Nian was upset with me Saturday morning because I wasn't being attentive enough. I didn't quite realize it at the time, but I was becoming sick and after I got off the phone with Nian I got sicker. Trouble is I don't know whether we argued because I was sick, or whether I got sick because we argued. At first I thought it might just be in my head, but by Saturday night I was really feeling bad. I slept most of Saturday away, and by this Sunday morning I felt pretty good. A strange sickness that came on quickly and disappeared quickly and one I can't help but wonder if I made myself sick in someway. Nian and I talked again Saturday night, and with me being sick she took to being overly apologetic and sorry for not being patient and understanding enough. I wonder if somehow I unconsciously made myself sick in order to make Nian feel guilty for being upset with me. I guess I will never really know. I really did have a low-grade fever, sweats, and a heightened sensitivity to cold, mild diarrhea, and a painful sinus headache. I'm inclined to think it wasn't just "all in my head", but my guilt and stress could have led to a lowered immune system response to something that shouldn't have even gotten a toehold.

I've had Monkey Typewriter working for a week or two, at least in a crude rudimentary fashion. It has turned into a self teach project in learning JavaScript. I won't spend a lot of time explaining what it is doing this time around. It isn't in its final form yet which would be in pure JavaScript and runs on the client machine. What I have now is a hybrid program that runs on the server creating the evolutionary set of sentences, then a JavaScript viewer that displays them. The point is the program takes too much time and CPU power to risk having it run by visitors. For now I am just show the results of a Monkey Typewriter run on some sample sentences I have chosen, which in today's cases are the headlines from CNN.com.

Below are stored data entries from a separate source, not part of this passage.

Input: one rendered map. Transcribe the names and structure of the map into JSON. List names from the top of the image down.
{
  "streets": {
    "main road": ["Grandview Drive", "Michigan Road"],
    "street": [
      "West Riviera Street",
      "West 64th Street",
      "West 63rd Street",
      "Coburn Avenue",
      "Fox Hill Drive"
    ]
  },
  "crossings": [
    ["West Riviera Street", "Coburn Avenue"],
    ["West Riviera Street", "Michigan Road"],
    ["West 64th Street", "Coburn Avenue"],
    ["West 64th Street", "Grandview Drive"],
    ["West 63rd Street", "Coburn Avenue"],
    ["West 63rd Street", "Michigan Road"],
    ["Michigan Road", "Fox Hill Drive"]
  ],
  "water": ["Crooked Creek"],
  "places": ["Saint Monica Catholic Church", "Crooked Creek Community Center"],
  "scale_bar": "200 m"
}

It may seem like an obvious insight, but one thing Monkey Typewriter has taught me is that the more evolutionary constraints you have operating in parallel the faster the program will home in a an optimal solution. I suspect this holds true in the real world with real organisms as well. From what I've observed from past genetic algorithmic experiments there is a certain threshold of complexity and viability that must be crossed at which point evolution finds optimal solutions easily.

For awhile Monkey Typewriter was quite an obsession, I'm not quite sure why I put so much effort into it. To be honest what it does seems quite unimpressive if you knew the complexity and machinations it goes through to arrive at what it does, but sometimes you get an idea to do something and finding a solution is more important than putting the solution to any practical use. Next up, convert Monkey Typewriter into a pure JavaScript program.